No mesmo dia, em movimentada academia de ginástica da Vila Laura, um homem encontra coincidentemente uma mulher à qual já conhecia e, após rápida discussão, inicia a grave sessão de pancadaria contra ela, com chutes e socos no tórax e cabeça . Agia sem qualquer preocupação com a presença de alunos e instrutores ou ainda blindado ao tamanho da brutalidade pessoal empregada sobre alguém incapaz de se defender ou escapar do ataque.

Apesar da diferença entre as narrativas, os dois crimes evidenciam aquilo que as ciências humanas e criminais classificam como banalização da violência. É possível ver, dia após dias, casos como esses replicados no noticiário, redes sociais e aplicativos de troca de mensagens. Parte deles com direito a filmagem feita pelo próprio criminoso e disseminada por milhões de cidadãos que tratam o materiais dessa ordem como se fossem trailler de filme.

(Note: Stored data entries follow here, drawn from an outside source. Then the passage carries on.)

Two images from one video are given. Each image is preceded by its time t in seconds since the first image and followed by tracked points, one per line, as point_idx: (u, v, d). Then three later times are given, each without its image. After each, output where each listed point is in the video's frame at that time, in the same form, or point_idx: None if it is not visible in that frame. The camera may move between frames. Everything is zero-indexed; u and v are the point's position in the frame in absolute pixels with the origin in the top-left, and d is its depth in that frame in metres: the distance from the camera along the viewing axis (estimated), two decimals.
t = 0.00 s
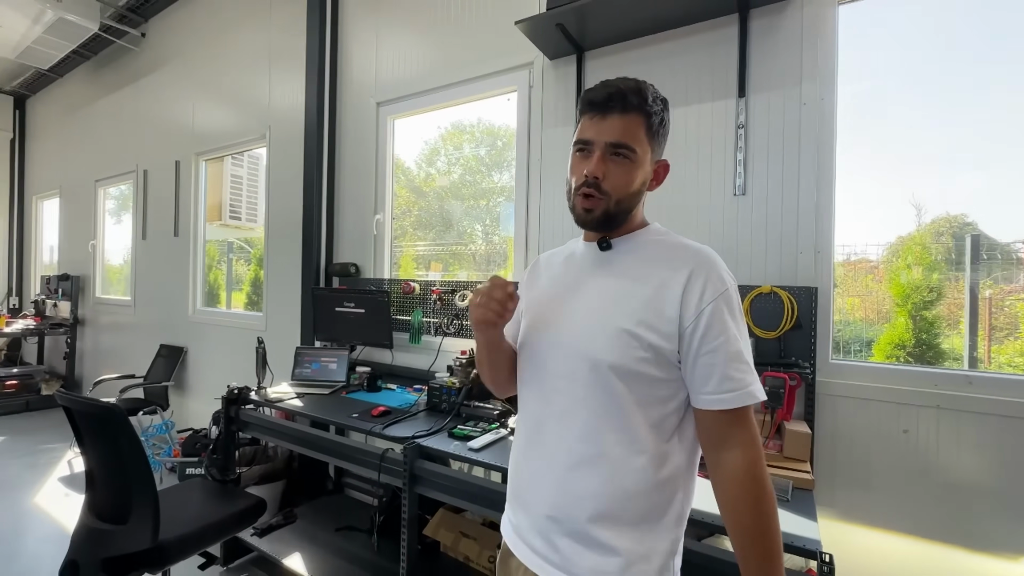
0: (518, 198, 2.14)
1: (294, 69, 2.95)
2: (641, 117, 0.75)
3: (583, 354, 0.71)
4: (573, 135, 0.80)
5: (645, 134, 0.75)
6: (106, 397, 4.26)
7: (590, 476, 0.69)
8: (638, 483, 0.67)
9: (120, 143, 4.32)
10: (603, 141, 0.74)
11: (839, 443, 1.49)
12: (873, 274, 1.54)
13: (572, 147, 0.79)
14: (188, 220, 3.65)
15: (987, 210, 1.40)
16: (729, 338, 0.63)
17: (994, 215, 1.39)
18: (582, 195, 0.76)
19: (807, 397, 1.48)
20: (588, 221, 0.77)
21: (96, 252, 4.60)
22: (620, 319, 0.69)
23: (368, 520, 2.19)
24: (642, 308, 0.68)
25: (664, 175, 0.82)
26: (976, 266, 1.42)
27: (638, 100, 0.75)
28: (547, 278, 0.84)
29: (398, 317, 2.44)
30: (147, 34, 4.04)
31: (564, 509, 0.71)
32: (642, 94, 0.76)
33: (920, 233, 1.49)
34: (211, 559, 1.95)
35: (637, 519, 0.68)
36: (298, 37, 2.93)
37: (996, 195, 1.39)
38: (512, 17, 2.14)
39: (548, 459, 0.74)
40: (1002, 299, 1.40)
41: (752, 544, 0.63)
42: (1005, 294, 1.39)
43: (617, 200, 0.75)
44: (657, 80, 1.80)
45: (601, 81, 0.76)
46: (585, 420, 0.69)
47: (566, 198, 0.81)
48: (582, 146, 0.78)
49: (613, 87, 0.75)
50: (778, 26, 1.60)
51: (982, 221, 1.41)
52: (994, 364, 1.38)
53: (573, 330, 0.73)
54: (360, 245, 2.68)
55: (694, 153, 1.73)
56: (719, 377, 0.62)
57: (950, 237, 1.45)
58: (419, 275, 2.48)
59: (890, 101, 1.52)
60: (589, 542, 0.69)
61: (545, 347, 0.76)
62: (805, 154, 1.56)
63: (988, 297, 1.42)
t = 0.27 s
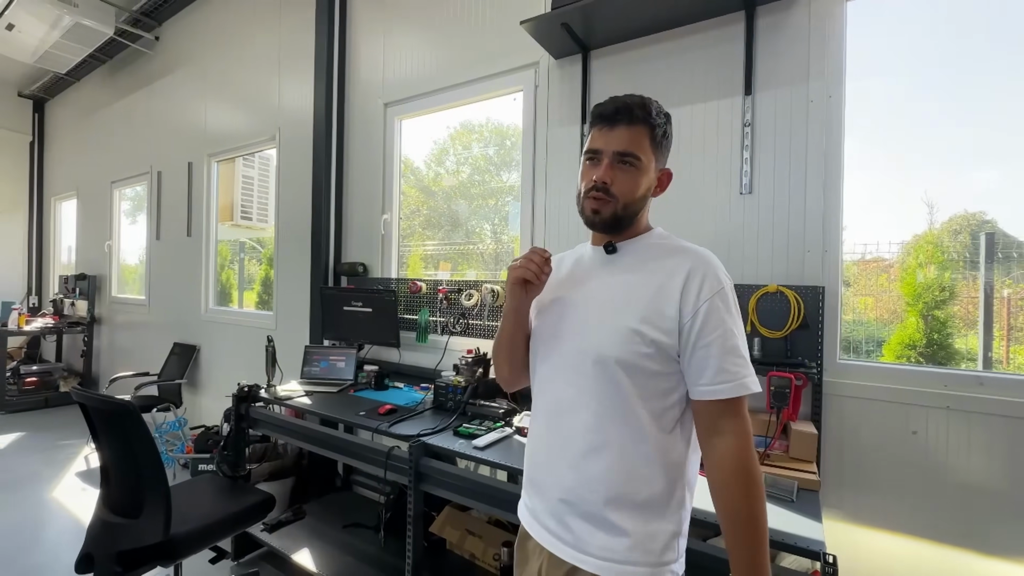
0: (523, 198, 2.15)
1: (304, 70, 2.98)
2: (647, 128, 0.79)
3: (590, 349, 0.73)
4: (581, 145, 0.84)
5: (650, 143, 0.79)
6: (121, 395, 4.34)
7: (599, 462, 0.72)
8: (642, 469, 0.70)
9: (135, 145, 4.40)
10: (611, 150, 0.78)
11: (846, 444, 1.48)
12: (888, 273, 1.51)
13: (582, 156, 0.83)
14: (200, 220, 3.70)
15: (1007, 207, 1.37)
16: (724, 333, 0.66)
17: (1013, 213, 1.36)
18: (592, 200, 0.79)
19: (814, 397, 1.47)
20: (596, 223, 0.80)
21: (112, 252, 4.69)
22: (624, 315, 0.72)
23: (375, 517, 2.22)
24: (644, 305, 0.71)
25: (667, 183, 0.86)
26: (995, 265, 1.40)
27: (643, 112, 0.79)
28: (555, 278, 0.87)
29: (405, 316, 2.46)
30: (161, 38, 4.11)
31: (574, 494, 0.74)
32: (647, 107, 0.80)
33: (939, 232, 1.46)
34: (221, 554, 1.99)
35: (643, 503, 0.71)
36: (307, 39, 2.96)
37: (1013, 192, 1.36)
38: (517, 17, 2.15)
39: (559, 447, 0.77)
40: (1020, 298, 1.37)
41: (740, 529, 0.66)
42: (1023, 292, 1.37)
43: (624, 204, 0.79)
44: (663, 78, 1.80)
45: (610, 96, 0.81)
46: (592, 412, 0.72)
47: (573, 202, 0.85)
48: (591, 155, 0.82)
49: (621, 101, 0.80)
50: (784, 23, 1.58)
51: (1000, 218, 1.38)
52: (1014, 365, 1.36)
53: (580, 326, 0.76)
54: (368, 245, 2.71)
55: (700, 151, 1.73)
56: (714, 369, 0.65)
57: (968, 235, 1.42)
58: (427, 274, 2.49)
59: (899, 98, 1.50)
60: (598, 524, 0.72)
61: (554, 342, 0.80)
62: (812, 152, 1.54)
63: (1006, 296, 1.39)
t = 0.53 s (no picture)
0: (527, 199, 2.16)
1: (309, 72, 3.01)
2: (651, 143, 0.82)
3: (607, 351, 0.77)
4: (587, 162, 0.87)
5: (654, 158, 0.82)
6: (131, 393, 4.39)
7: (618, 456, 0.75)
8: (658, 461, 0.73)
9: (144, 147, 4.45)
10: (617, 167, 0.81)
11: (850, 445, 1.47)
12: (896, 273, 1.51)
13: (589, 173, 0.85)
14: (208, 221, 3.74)
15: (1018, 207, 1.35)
16: (726, 330, 0.69)
17: None
18: (601, 215, 0.82)
19: (817, 399, 1.46)
20: (608, 236, 0.83)
21: (122, 252, 4.75)
22: (636, 318, 0.76)
23: (380, 515, 2.23)
24: (654, 307, 0.75)
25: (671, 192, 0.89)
26: (1004, 265, 1.38)
27: (646, 128, 0.82)
28: (571, 287, 0.91)
29: (410, 316, 2.47)
30: (169, 40, 4.16)
31: (595, 486, 0.78)
32: (649, 122, 0.82)
33: (948, 231, 1.44)
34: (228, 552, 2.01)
35: (660, 494, 0.74)
36: (313, 41, 2.98)
37: None
38: (521, 18, 2.15)
39: (580, 442, 0.81)
40: None
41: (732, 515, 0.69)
42: None
43: (633, 217, 0.81)
44: (666, 79, 1.80)
45: (610, 115, 0.83)
46: (607, 409, 0.76)
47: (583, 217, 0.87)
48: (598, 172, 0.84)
49: (622, 120, 0.82)
50: (788, 23, 1.58)
51: (1012, 217, 1.36)
52: None
53: (596, 329, 0.80)
54: (373, 245, 2.73)
55: (703, 152, 1.73)
56: (716, 363, 0.68)
57: (978, 234, 1.40)
58: (432, 274, 2.51)
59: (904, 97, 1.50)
60: (618, 514, 0.76)
61: (569, 346, 0.84)
62: (816, 152, 1.54)
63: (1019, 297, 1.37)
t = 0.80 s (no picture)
0: (528, 198, 2.16)
1: (311, 72, 3.01)
2: (655, 140, 0.83)
3: (617, 347, 0.78)
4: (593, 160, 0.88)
5: (659, 155, 0.83)
6: (134, 392, 4.41)
7: (633, 448, 0.76)
8: (672, 451, 0.74)
9: (147, 147, 4.47)
10: (624, 162, 0.82)
11: (851, 444, 1.47)
12: (899, 272, 1.50)
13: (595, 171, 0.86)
14: (210, 221, 3.76)
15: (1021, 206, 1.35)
16: (731, 322, 0.70)
17: None
18: (608, 209, 0.82)
19: (818, 398, 1.45)
20: (615, 231, 0.83)
21: (125, 252, 4.77)
22: (645, 314, 0.77)
23: (382, 514, 2.24)
24: (663, 303, 0.76)
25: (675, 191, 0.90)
26: (1007, 264, 1.38)
27: (651, 126, 0.84)
28: (578, 286, 0.92)
29: (411, 316, 2.48)
30: (172, 41, 4.17)
31: (611, 479, 0.78)
32: (653, 122, 0.84)
33: (953, 231, 1.44)
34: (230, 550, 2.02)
35: (676, 483, 0.75)
36: (315, 41, 2.99)
37: None
38: (522, 18, 2.15)
39: (594, 436, 0.81)
40: None
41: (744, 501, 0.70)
42: None
43: (639, 211, 0.82)
44: (667, 78, 1.79)
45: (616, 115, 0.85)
46: (620, 403, 0.77)
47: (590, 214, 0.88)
48: (604, 170, 0.85)
49: (628, 118, 0.84)
50: (789, 22, 1.57)
51: (1016, 217, 1.36)
52: None
53: (605, 326, 0.81)
54: (375, 245, 2.73)
55: (704, 151, 1.72)
56: (721, 354, 0.70)
57: (982, 233, 1.40)
58: (433, 273, 2.51)
59: (907, 96, 1.49)
60: (635, 505, 0.76)
61: (577, 342, 0.85)
62: (818, 151, 1.53)
63: None
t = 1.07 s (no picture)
0: (525, 197, 2.15)
1: (308, 72, 3.01)
2: (655, 137, 0.84)
3: (625, 345, 0.77)
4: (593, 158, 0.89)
5: (658, 151, 0.84)
6: (131, 393, 4.40)
7: (641, 444, 0.76)
8: (677, 448, 0.74)
9: (144, 146, 4.46)
10: (623, 157, 0.82)
11: (848, 443, 1.47)
12: (897, 271, 1.50)
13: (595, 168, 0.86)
14: (208, 221, 3.75)
15: (1019, 205, 1.34)
16: (736, 320, 0.71)
17: None
18: (608, 203, 0.82)
19: (816, 396, 1.45)
20: (615, 225, 0.83)
21: (123, 252, 4.76)
22: (652, 312, 0.76)
23: (379, 514, 2.23)
24: (669, 301, 0.76)
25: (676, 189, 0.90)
26: (1005, 264, 1.37)
27: (650, 123, 0.85)
28: (580, 283, 0.91)
29: (409, 315, 2.47)
30: (170, 40, 4.17)
31: (618, 476, 0.77)
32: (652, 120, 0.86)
33: (951, 230, 1.44)
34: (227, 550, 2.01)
35: (682, 478, 0.75)
36: (313, 40, 2.98)
37: None
38: (519, 17, 2.15)
39: (600, 434, 0.81)
40: None
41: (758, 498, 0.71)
42: None
43: (640, 205, 0.82)
44: (663, 77, 1.79)
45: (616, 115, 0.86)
46: (626, 400, 0.77)
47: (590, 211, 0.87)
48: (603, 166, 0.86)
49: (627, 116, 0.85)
50: (786, 21, 1.57)
51: (1014, 216, 1.35)
52: None
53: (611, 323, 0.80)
54: (372, 244, 2.73)
55: (702, 150, 1.72)
56: (727, 352, 0.70)
57: (979, 233, 1.40)
58: (431, 273, 2.51)
59: (904, 95, 1.49)
60: (643, 501, 0.76)
61: (581, 340, 0.84)
62: (815, 150, 1.53)
63: None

A brutalidade como elemento trivial do cotidiano talvez ajude a explicar números alarmantes de homicídios nas cidades brasileiras, sobretudo as que são situadas no Norte e Nordeste. De acordo com o novo Atlas da Violência nos Municípios, divulgado esta semana e elaborado em parceria entre o Instituto de Pesquisa Econômica Aplicada (Ipea) e o Fórum Brasileiro de Segurança Pública (FBSP), as duas regiões concentram 18 das 20 cidades mais sangrentas do país. 

Cinco delas estão na Bahia - Simões  Filho, Porto Seguro, Lauro de Freitas, Camaçari e Eunápolis, respectivamente. Em relação às capitais, Salvador ocupa a quinta posição, apontam os dados da pesquisa, que têm 2017 como ano de referência. Mas a realidade está longe de ser um problema localizado. O novo atlas registra uma constante evolução da taxa média de homicídios no Brasil, em comparação com dez anos atrás. Em 2007, o percentual era de aproximadamente 30%. Hoje está acima dos 40%.

Mesmo que se atribua o crescimento da violência à falta de políticas efetivas de combate à criminalidade, as altas taxas de assassinatos, especialmente, nos estados marcados por profundas desigualdades sociais, será impossível conter tais índices enquanto a sociedade, como provam episódios cada vez mais recorrentes, parece se regozijar com o sangue que escorre diariamente nas cidades, às vistas de olhos e lentes. Em muitos casos, os algozes recebem a paradoxal reverência de cidadãos insensíveis ao impacto da bandidagem ou do mal trivializado em larga escala.

É óbvio que não se deve minimizar a política de policiamento ostensivo como instrumento capaz de mudar o quadro de violência crescente. Menos ainda prescindir de um aparato judicial que seja eficiente em seu caráter punitivo. Cidades que conseguiram reverter números estratosféricos de criminalidade - como Nova York, Londres, Barcelona e Bogotá - só tiveram sucesso devido a ações sérias dos órgãos de segurança. Mas seria bastante difícil que conseguissem tais resultados se a própria sociedade curtisse e compartilhasse a morte do outro de modo tão banal quanto repassar um meme cômico.